Muscle, bone, skin, hair, and practically every other body part or tissue can be found to contain protein. It contributes to the production of hemoglobin, which transports oxygen in the blood, and enzymes, which drive numerous chemical reactions. At least 10,000 different proteins make you what you are and keep you that way.

Amino acid building blocks are used to create protein. Our bodies produce amino acids in two different ways because we cannot store them: either from scratch or by altering existing ones. The nine amino acids known as the essential amino acids - histidine, isoleucine, leucine, lysine, methionine, phenylalanine, threonine, tryptophan, and valine - must be obtained from food.

How Much Protein Do I Need?

Adults should consume at least 0.8 grams of protein per kilogram of body weight each day, or just over 7 grams for every 20 pounds of body weight, according to the National Academy of Medicine.

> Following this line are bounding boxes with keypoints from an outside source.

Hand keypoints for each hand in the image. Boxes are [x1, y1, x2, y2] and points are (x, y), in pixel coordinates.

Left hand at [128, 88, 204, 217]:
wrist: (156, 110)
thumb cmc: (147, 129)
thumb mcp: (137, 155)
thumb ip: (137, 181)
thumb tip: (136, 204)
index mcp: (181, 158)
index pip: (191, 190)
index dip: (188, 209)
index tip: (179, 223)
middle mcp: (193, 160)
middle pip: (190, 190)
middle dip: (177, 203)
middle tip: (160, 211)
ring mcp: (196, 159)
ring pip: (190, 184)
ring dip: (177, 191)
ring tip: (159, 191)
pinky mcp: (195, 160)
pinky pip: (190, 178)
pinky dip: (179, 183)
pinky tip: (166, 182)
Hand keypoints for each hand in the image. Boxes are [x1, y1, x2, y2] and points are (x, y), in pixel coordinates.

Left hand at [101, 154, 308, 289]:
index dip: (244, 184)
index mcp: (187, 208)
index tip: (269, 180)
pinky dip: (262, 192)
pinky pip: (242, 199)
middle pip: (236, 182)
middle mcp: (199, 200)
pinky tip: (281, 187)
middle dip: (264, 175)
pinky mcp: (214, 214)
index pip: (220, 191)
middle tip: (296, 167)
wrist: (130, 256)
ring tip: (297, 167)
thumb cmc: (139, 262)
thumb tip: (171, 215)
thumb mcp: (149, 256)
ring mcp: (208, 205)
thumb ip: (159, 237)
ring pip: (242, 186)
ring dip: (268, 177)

  • That equates to about 50 grams of protein daily for a 140-pound person.
  • That equates to about 70 grams of protein daily for a 200-pound person.

Bottom Line.

Protein is a key part of any diet. For every 20 pounds of body weight, the average person requires 7 grams of protein per day. Multiple foods contain protein, so many people can easily achieve this goal. But not every protein "package" is the same. Foods contain much more than just protein, so it's important to consider the other ingredients as well.

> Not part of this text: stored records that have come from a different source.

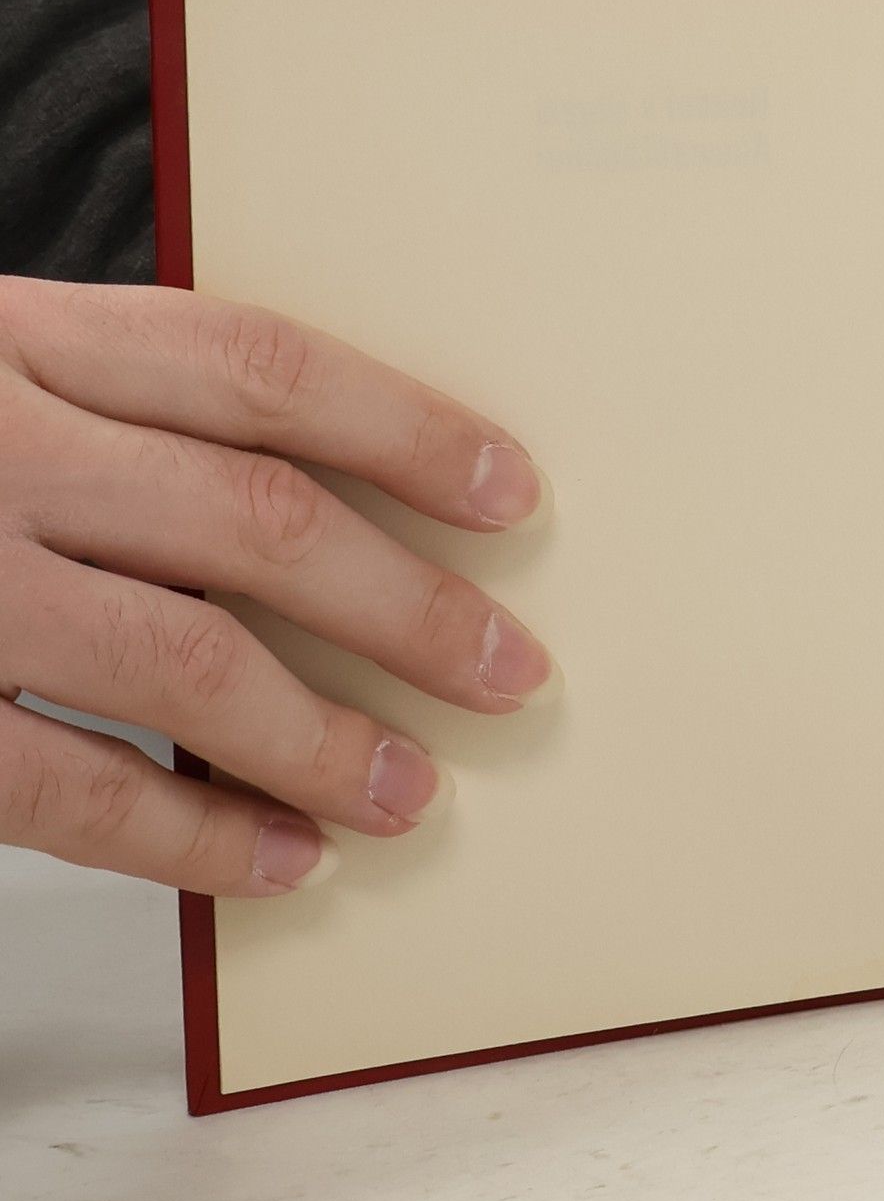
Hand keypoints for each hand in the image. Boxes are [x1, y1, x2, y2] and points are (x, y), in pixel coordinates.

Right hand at [0, 282, 555, 892]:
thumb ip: (105, 407)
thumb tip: (322, 498)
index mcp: (12, 338)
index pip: (258, 365)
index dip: (407, 427)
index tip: (515, 491)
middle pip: (258, 520)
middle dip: (410, 605)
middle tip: (511, 671)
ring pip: (179, 658)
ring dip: (319, 737)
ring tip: (412, 790)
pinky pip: (63, 788)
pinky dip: (188, 836)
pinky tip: (276, 862)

Building off this general guidance, here are some additional details and tips for shaping your diet with the best protein choices:

Make sure to change your protein sources if the majority of your intake comes from plants to ensure that no "essential" protein components are missed. The good news is that there are many options to mix and match within the plant kingdom. Here are a few illustrations from each category:

  • Legumes: lentils, beans (adzuki, black, fava, chickpeas/garbanzo, kidney, lima, mung, pinto etc.), peas (green, snow, snap, split, etc.), edamame/soybeans (and products made from soy: tofu, tempeh, etc.), peanuts.
  • Nuts and Seeds: almonds, pistachios, cashews, walnuts, hazelnuts, pecans, hemp seeds, squash and pumpkin seeds, sunflower seeds, flax seeds, sesame seeds, chia seeds.
  • Whole Grains: kamut, teff, wheat, quinoa, rice, wild rice, millet, oats, buckwheat,
  • Other: While many fruits and vegetables do contain some protein, the amounts are typically lower than in other plant-based foods. Corn, broccoli, asparagus, brussels sprouts, and artichokes are a few examples with higher protein content.

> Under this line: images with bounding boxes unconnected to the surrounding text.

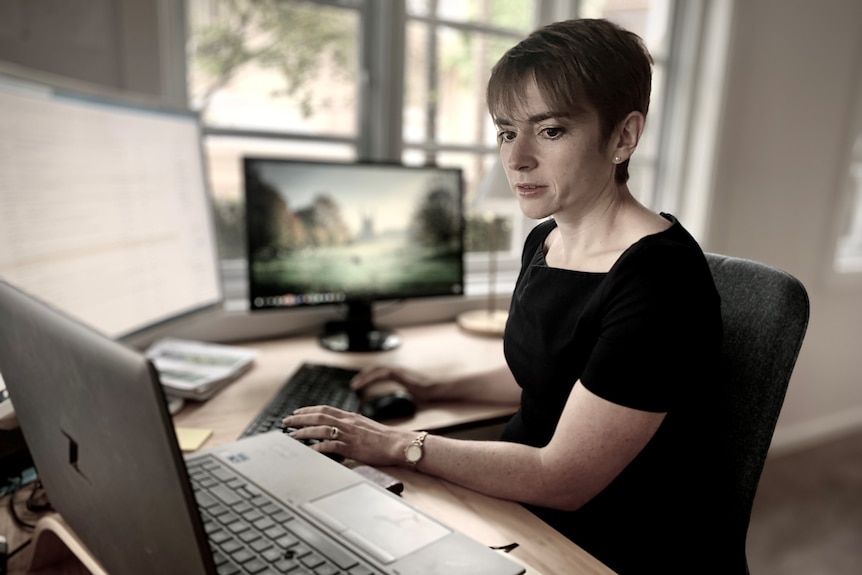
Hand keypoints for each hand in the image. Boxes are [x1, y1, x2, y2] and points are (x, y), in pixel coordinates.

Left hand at [281, 405, 413, 466]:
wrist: (397, 443)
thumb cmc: (384, 437)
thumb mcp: (365, 424)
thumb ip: (352, 423)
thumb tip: (341, 425)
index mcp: (350, 416)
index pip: (325, 409)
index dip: (309, 410)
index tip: (297, 412)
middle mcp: (347, 422)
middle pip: (318, 416)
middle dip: (300, 418)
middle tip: (286, 422)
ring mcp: (348, 434)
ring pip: (320, 429)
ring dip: (304, 432)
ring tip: (291, 436)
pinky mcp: (351, 447)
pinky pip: (330, 446)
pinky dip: (317, 447)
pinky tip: (308, 450)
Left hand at [350, 364, 449, 401]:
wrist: (435, 389)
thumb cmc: (425, 394)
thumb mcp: (407, 395)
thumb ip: (397, 397)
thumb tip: (390, 406)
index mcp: (398, 374)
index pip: (379, 372)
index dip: (368, 377)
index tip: (359, 384)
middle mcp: (396, 369)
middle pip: (374, 369)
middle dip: (362, 376)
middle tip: (353, 384)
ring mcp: (397, 370)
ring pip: (375, 370)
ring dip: (363, 377)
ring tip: (355, 385)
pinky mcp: (398, 374)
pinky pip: (380, 375)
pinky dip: (370, 379)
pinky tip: (363, 385)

Considering the protein package is particularly important when it comes to animal-based foods:

  • Generally, poultry (chicken, turkey, duck) and a variety of seafood (fish, crustaceans, mollusks) are your best bet. Eggs can be a good choice, too.

If you like dairy products, it's best to only consume them every once in a while (think closer to 1-2 servings a day; and incorporating yogurt is probably a better choice than getting all your servings from milk or cheese).

  • Red meat - which includes unprocessed beef, pork, lamb, veal, mutton, and goat meat should be consumed on a more limited basis.

If you enjoy red meat, think about eating it occasionally or in moderation.

Avoid processed meats like bacon, hot dogs, sausages, and cold cuts. Processed meats also include items like turkey bacon, chicken sausage, and deli-sliced chicken and ham, despite the fact that these products are frequently made from red meats.